------ Exercise data

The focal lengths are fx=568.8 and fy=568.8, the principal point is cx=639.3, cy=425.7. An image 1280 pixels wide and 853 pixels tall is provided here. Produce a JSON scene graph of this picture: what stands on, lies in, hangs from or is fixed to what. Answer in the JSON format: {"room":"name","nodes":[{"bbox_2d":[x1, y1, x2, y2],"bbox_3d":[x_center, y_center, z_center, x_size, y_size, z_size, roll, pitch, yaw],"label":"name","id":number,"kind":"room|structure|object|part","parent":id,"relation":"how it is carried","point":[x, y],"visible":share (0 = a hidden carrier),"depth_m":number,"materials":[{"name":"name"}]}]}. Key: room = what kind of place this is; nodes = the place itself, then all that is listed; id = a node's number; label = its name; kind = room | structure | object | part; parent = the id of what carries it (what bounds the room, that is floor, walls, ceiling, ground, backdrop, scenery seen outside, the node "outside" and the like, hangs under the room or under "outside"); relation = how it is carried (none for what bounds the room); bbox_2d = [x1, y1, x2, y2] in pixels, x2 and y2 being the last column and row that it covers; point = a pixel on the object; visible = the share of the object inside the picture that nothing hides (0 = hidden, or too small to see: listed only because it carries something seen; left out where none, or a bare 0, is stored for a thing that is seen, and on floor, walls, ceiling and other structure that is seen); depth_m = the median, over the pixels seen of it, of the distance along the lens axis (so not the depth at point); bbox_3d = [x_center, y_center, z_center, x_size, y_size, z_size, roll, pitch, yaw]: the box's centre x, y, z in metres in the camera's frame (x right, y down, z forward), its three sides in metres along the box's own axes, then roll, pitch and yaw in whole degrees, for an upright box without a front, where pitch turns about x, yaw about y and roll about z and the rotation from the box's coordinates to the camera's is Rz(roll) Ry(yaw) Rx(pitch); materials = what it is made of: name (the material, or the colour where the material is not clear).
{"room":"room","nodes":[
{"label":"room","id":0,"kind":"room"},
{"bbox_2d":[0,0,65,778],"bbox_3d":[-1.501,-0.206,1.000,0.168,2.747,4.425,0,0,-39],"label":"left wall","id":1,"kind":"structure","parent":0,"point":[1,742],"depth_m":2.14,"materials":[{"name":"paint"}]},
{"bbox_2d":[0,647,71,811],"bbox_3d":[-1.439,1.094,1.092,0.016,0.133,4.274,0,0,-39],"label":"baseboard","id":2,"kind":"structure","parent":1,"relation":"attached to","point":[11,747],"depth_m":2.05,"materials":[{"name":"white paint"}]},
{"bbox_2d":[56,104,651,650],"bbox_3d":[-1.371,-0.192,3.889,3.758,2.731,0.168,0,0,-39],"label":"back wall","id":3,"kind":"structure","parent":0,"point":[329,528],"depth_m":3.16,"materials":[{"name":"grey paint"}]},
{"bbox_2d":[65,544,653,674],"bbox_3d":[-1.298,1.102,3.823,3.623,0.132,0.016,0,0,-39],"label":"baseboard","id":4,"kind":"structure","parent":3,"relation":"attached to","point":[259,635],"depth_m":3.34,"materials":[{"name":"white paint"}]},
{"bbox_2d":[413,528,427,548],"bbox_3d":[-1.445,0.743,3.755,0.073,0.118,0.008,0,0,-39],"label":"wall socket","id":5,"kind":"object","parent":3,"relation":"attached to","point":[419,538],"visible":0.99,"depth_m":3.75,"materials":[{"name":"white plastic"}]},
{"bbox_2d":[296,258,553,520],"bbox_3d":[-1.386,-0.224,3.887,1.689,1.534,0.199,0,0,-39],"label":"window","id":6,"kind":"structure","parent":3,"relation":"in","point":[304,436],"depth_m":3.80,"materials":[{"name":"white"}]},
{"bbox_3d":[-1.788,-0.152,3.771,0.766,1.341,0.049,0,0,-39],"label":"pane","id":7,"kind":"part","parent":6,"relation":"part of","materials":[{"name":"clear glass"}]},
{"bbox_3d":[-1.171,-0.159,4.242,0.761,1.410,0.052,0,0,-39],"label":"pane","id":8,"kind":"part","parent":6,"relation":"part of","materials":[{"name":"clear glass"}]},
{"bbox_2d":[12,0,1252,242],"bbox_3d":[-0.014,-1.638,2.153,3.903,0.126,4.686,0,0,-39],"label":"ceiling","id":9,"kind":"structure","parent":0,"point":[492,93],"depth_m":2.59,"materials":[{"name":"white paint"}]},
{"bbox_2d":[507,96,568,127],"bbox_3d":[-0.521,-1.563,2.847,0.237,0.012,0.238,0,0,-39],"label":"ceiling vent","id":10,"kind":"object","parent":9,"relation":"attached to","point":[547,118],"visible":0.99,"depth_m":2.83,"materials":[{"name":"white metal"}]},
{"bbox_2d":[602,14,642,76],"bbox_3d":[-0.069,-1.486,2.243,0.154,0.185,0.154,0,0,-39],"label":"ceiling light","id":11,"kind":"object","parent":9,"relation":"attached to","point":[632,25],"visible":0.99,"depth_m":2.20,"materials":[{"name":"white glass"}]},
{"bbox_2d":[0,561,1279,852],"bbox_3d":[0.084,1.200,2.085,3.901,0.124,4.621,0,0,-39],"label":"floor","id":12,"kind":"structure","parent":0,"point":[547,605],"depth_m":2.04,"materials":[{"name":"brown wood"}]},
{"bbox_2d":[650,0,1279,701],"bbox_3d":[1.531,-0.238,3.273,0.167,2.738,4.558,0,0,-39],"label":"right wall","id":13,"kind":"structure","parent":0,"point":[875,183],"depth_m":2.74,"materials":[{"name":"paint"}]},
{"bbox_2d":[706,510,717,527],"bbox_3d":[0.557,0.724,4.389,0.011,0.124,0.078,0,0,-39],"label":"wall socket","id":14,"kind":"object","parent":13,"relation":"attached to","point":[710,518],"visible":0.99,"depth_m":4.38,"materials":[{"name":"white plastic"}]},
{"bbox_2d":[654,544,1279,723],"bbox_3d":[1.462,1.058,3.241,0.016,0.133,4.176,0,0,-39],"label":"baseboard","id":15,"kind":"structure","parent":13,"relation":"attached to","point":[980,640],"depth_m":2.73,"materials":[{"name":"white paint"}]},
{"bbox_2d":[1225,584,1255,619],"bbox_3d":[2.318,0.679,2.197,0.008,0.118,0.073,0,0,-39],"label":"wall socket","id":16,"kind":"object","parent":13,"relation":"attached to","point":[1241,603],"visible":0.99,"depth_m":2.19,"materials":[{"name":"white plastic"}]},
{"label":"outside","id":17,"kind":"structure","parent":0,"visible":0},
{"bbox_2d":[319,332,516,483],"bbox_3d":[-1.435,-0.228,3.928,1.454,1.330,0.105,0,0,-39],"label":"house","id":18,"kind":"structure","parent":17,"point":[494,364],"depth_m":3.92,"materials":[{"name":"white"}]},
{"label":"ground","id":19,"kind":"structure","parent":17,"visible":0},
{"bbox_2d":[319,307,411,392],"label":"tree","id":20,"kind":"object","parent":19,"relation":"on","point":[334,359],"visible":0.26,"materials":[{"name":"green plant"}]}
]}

------------

Each record needs to be given again exactly.

Answer box —
The focal lengths are fx=568.8 and fy=568.8, the principal point is cx=639.3, cy=425.7. An image 1280 pixels wide and 853 pixels tall is provided here. Produce a JSON scene graph of this picture: what stands on, lies in, hangs from or is fixed to what. Answer in the JSON format: {"room":"name","nodes":[{"bbox_2d":[x1, y1, x2, y2],"bbox_3d":[x_center, y_center, z_center, x_size, y_size, z_size, roll, pitch, yaw],"label":"name","id":number,"kind":"room|structure|object|part","parent":id,"relation":"how it is carried","point":[x, y],"visible":share (0 = a hidden carrier),"depth_m":number,"materials":[{"name":"name"}]}]}. Key: room = what kind of place this is; nodes = the place itself, then all that is listed; id = a node's number; label = its name; kind = room | structure | object | part; parent = the id of what carries it (what bounds the room, that is floor, walls, ceiling, ground, backdrop, scenery seen outside, the node "outside" and the like, hangs under the room or under "outside"); relation = how it is carried (none for what bounds the room); bbox_2d = [x1, y1, x2, y2] in pixels, x2 and y2 being the last column and row that it covers; point = a pixel on the object; visible = the share of the object inside the picture that nothing hides (0 = hidden, or too small to see: listed only because it carries something seen; left out where none, or a bare 0, is stored for a thing that is seen, and on floor, walls, ceiling and other structure that is seen); depth_m = the median, over the pixels seen of it, of the distance along the lens axis (so not the depth at point); bbox_3d = [x_center, y_center, z_center, x_size, y_size, z_size, roll, pitch, yaw]: the box's centre x, y, z in metres in the camera's frame (x right, y down, z forward), its three sides in metres along the box's own axes, then roll, pitch and yaw in whole degrees, for an upright box without a front, where pitch turns about x, yaw about y and roll about z and the rotation from the box's coordinates to the camera's is Rz(roll) Ry(yaw) Rx(pitch); materials = what it is made of: name (the material, or the colour where the material is not clear).
{"room":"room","nodes":[
{"label":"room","id":0,"kind":"room"},
{"bbox_2d":[0,0,65,778],"bbox_3d":[-1.501,-0.206,1.000,0.168,2.747,4.425,0,0,-39],"label":"left wall","id":1,"kind":"structure","parent":0,"point":[1,742],"depth_m":2.14,"materials":[{"name":"paint"}]},
{"bbox_2d":[0,647,71,811],"bbox_3d":[-1.439,1.094,1.092,0.016,0.133,4.274,0,0,-39],"label":"baseboard","id":2,"kind":"structure","parent":1,"relation":"attached to","point":[11,747],"depth_m":2.05,"materials":[{"name":"white paint"}]},
{"bbox_2d":[56,104,651,650],"bbox_3d":[-1.371,-0.192,3.889,3.758,2.731,0.168,0,0,-39],"label":"back wall","id":3,"kind":"structure","parent":0,"point":[329,528],"depth_m":3.16,"materials":[{"name":"grey paint"}]},
{"bbox_2d":[65,544,653,674],"bbox_3d":[-1.298,1.102,3.823,3.623,0.132,0.016,0,0,-39],"label":"baseboard","id":4,"kind":"structure","parent":3,"relation":"attached to","point":[259,635],"depth_m":3.34,"materials":[{"name":"white paint"}]},
{"bbox_2d":[413,528,427,548],"bbox_3d":[-1.445,0.743,3.755,0.073,0.118,0.008,0,0,-39],"label":"wall socket","id":5,"kind":"object","parent":3,"relation":"attached to","point":[419,538],"visible":0.99,"depth_m":3.75,"materials":[{"name":"white plastic"}]},
{"bbox_2d":[296,258,553,520],"bbox_3d":[-1.386,-0.224,3.887,1.689,1.534,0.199,0,0,-39],"label":"window","id":6,"kind":"structure","parent":3,"relation":"in","point":[304,436],"depth_m":3.80,"materials":[{"name":"white"}]},
{"bbox_3d":[-1.788,-0.152,3.771,0.766,1.341,0.049,0,0,-39],"label":"pane","id":7,"kind":"part","parent":6,"relation":"part of","materials":[{"name":"clear glass"}]},
{"bbox_3d":[-1.171,-0.159,4.242,0.761,1.410,0.052,0,0,-39],"label":"pane","id":8,"kind":"part","parent":6,"relation":"part of","materials":[{"name":"clear glass"}]},
{"bbox_2d":[12,0,1252,242],"bbox_3d":[-0.014,-1.638,2.153,3.903,0.126,4.686,0,0,-39],"label":"ceiling","id":9,"kind":"structure","parent":0,"point":[492,93],"depth_m":2.59,"materials":[{"name":"white paint"}]},
{"bbox_2d":[507,96,568,127],"bbox_3d":[-0.521,-1.563,2.847,0.237,0.012,0.238,0,0,-39],"label":"ceiling vent","id":10,"kind":"object","parent":9,"relation":"attached to","point":[547,118],"visible":0.99,"depth_m":2.83,"materials":[{"name":"white metal"}]},
{"bbox_2d":[602,14,642,76],"bbox_3d":[-0.069,-1.486,2.243,0.154,0.185,0.154,0,0,-39],"label":"ceiling light","id":11,"kind":"object","parent":9,"relation":"attached to","point":[632,25],"visible":0.99,"depth_m":2.20,"materials":[{"name":"white glass"}]},
{"bbox_2d":[0,561,1279,852],"bbox_3d":[0.084,1.200,2.085,3.901,0.124,4.621,0,0,-39],"label":"floor","id":12,"kind":"structure","parent":0,"point":[547,605],"depth_m":2.04,"materials":[{"name":"brown wood"}]},
{"bbox_2d":[650,0,1279,701],"bbox_3d":[1.531,-0.238,3.273,0.167,2.738,4.558,0,0,-39],"label":"right wall","id":13,"kind":"structure","parent":0,"point":[875,183],"depth_m":2.74,"materials":[{"name":"paint"}]},
{"bbox_2d":[706,510,717,527],"bbox_3d":[0.557,0.724,4.389,0.011,0.124,0.078,0,0,-39],"label":"wall socket","id":14,"kind":"object","parent":13,"relation":"attached to","point":[710,518],"visible":0.99,"depth_m":4.38,"materials":[{"name":"white plastic"}]},
{"bbox_2d":[654,544,1279,723],"bbox_3d":[1.462,1.058,3.241,0.016,0.133,4.176,0,0,-39],"label":"baseboard","id":15,"kind":"structure","parent":13,"relation":"attached to","point":[980,640],"depth_m":2.73,"materials":[{"name":"white paint"}]},
{"bbox_2d":[1225,584,1255,619],"bbox_3d":[2.318,0.679,2.197,0.008,0.118,0.073,0,0,-39],"label":"wall socket","id":16,"kind":"object","parent":13,"relation":"attached to","point":[1241,603],"visible":0.99,"depth_m":2.19,"materials":[{"name":"white plastic"}]},
{"label":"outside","id":17,"kind":"structure","parent":0,"visible":0},
{"bbox_2d":[319,332,516,483],"bbox_3d":[-1.435,-0.228,3.928,1.454,1.330,0.105,0,0,-39],"label":"house","id":18,"kind":"structure","parent":17,"point":[494,364],"depth_m":3.92,"materials":[{"name":"white"}]},
{"label":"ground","id":19,"kind":"structure","parent":17,"visible":0},
{"bbox_2d":[319,307,411,392],"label":"tree","id":20,"kind":"object","parent":19,"relation":"on","point":[334,359],"visible":0.26,"materials":[{"name":"green plant"}]}
]}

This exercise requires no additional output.